EXERCISE
Go through the entries below and print, exactly, the lines starting at the one with "left elbow: (203, 301)" and ending at the one with "left elbow: (479, 315)", keeping both ends and no others.

DATA PROVIDED
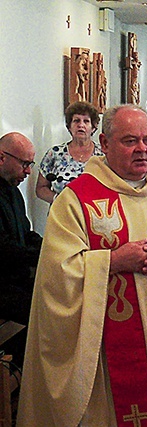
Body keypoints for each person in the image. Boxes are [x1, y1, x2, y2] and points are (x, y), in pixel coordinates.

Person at [17, 105, 147, 426]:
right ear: (105, 143)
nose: (143, 149)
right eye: (130, 141)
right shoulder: (76, 199)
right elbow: (57, 272)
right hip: (105, 349)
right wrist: (113, 261)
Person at [0, 132, 41, 366]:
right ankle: (18, 372)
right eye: (25, 164)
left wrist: (51, 246)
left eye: (30, 164)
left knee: (57, 292)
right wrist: (42, 256)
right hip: (2, 284)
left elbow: (26, 234)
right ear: (2, 157)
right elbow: (4, 248)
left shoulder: (13, 191)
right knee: (41, 307)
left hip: (16, 279)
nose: (28, 171)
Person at [36, 101, 103, 204]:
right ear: (69, 126)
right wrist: (59, 200)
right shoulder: (54, 154)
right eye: (76, 121)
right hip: (61, 214)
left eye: (86, 121)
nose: (81, 125)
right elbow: (41, 188)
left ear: (93, 127)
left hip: (95, 213)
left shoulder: (103, 155)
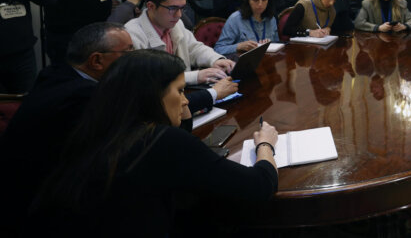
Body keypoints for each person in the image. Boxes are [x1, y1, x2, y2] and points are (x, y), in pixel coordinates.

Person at [29, 49, 279, 236]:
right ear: (151, 96)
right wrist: (265, 145)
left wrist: (179, 113)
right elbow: (259, 187)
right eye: (180, 91)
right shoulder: (161, 142)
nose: (185, 101)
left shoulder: (102, 128)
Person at [0, 22, 132, 234]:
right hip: (38, 211)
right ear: (96, 60)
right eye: (127, 52)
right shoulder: (83, 98)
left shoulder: (56, 73)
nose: (133, 58)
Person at [125, 0, 236, 86]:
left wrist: (215, 60)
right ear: (151, 6)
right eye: (172, 8)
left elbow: (194, 48)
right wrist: (195, 77)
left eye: (182, 8)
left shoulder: (175, 23)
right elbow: (149, 78)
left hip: (180, 93)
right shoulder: (131, 34)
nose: (179, 15)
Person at [215, 0, 279, 56]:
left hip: (266, 62)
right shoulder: (235, 19)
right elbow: (218, 49)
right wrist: (239, 46)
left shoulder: (271, 19)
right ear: (248, 0)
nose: (260, 4)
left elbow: (277, 45)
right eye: (256, 0)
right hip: (243, 64)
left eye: (264, 0)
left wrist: (270, 45)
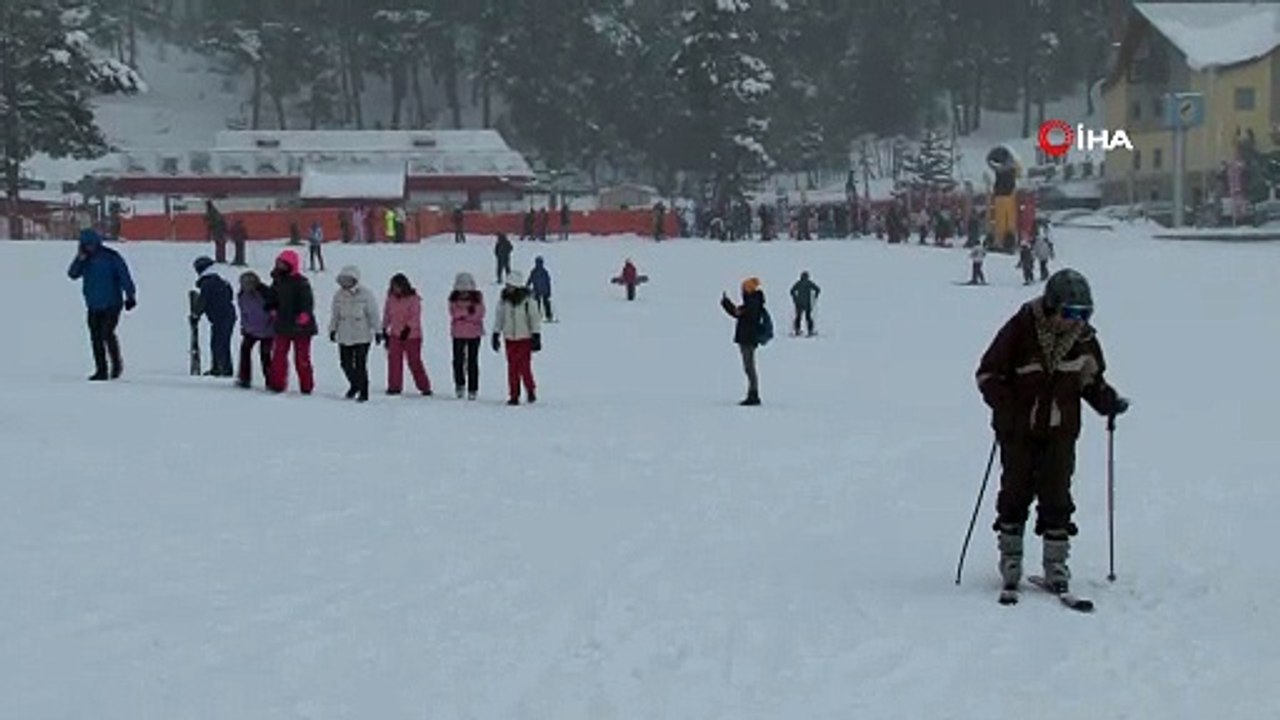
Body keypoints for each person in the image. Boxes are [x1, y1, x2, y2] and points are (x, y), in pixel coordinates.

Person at [975, 268, 1129, 595]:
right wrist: (1006, 406)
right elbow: (988, 374)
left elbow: (1090, 381)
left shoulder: (1084, 340)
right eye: (1071, 313)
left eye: (1084, 314)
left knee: (1057, 493)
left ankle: (1056, 562)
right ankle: (1011, 557)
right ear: (1051, 306)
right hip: (1018, 431)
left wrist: (1107, 402)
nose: (1076, 321)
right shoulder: (1020, 330)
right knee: (1015, 490)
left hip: (1061, 431)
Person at [67, 228, 136, 381]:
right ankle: (101, 370)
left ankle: (116, 365)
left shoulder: (111, 257)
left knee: (107, 332)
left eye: (91, 245)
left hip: (112, 303)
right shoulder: (84, 259)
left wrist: (130, 296)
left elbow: (124, 276)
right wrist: (79, 260)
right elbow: (72, 274)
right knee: (95, 337)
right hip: (93, 304)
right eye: (86, 245)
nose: (89, 248)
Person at [265, 250, 317, 395]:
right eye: (278, 263)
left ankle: (306, 386)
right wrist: (271, 308)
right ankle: (277, 384)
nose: (280, 266)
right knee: (278, 356)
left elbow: (307, 301)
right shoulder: (277, 281)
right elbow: (271, 297)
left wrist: (304, 314)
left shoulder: (301, 282)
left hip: (301, 328)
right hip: (282, 325)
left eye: (282, 263)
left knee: (302, 358)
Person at [328, 265, 380, 402]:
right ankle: (355, 384)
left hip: (362, 336)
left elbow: (373, 314)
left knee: (360, 365)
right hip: (344, 334)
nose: (345, 283)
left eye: (348, 280)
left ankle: (364, 391)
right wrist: (332, 329)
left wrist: (378, 331)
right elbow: (335, 315)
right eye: (343, 280)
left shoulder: (365, 294)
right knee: (345, 364)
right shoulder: (338, 295)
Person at [492, 271, 541, 406]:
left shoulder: (528, 301)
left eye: (511, 285)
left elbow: (534, 319)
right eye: (507, 285)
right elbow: (499, 318)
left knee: (524, 367)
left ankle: (530, 389)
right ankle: (514, 395)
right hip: (509, 339)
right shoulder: (503, 301)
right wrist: (496, 334)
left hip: (524, 338)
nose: (508, 288)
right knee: (512, 368)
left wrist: (536, 335)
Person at [720, 277, 772, 406]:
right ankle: (752, 393)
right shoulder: (752, 302)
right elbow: (739, 313)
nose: (742, 291)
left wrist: (728, 305)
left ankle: (753, 395)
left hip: (748, 339)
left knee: (750, 368)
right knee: (749, 368)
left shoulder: (752, 303)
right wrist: (727, 304)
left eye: (743, 289)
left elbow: (742, 315)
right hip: (747, 338)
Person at [381, 273, 433, 396]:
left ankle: (424, 386)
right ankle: (394, 386)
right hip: (395, 334)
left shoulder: (413, 299)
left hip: (412, 336)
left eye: (398, 287)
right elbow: (387, 314)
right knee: (394, 360)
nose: (396, 289)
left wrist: (408, 329)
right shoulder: (391, 299)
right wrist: (383, 328)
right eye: (393, 287)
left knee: (414, 361)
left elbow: (415, 316)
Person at [192, 256, 237, 377]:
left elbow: (203, 301)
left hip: (221, 317)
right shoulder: (219, 280)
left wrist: (196, 314)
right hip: (226, 315)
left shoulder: (208, 283)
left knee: (220, 343)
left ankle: (222, 369)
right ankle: (220, 368)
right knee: (220, 342)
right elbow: (230, 295)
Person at [448, 272, 485, 400]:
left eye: (466, 291)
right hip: (458, 334)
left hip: (474, 334)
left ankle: (473, 388)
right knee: (458, 361)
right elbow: (453, 313)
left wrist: (463, 315)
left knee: (472, 361)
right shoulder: (453, 299)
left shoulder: (478, 299)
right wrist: (466, 313)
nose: (464, 293)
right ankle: (459, 384)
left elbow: (479, 315)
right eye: (461, 291)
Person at [235, 271, 274, 389]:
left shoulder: (265, 293)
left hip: (268, 330)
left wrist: (271, 326)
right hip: (251, 329)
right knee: (245, 351)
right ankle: (244, 378)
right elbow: (243, 313)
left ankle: (270, 380)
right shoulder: (242, 295)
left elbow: (273, 311)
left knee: (265, 354)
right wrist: (244, 326)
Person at [789, 271, 820, 336]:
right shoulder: (809, 283)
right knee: (808, 317)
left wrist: (795, 298)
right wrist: (816, 296)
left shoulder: (798, 283)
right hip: (807, 304)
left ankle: (797, 330)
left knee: (798, 317)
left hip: (799, 304)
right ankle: (810, 331)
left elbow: (791, 291)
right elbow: (817, 289)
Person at [527, 256, 553, 322]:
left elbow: (530, 279)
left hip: (539, 290)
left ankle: (544, 315)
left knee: (541, 303)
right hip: (540, 290)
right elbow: (548, 282)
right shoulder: (543, 271)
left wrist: (527, 285)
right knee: (542, 303)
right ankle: (547, 316)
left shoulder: (536, 271)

OUTPUT OF THE EXERCISE
left elbow: (203, 301)
left hip: (221, 317)
right shoulder: (219, 280)
left wrist: (196, 314)
right hip: (226, 315)
left shoulder: (208, 283)
left knee: (220, 343)
left ankle: (222, 369)
right ankle: (220, 368)
right knee: (220, 342)
right elbow: (230, 295)
Person at [448, 272, 485, 400]:
left eye: (466, 291)
right hip: (458, 334)
left hip: (474, 334)
left ankle: (473, 388)
right knee: (458, 361)
right elbow: (453, 313)
left wrist: (463, 315)
left knee: (472, 361)
right shoulder: (453, 299)
left shoulder: (478, 299)
right wrist: (466, 313)
nose: (464, 293)
right ankle: (459, 384)
left elbow: (479, 315)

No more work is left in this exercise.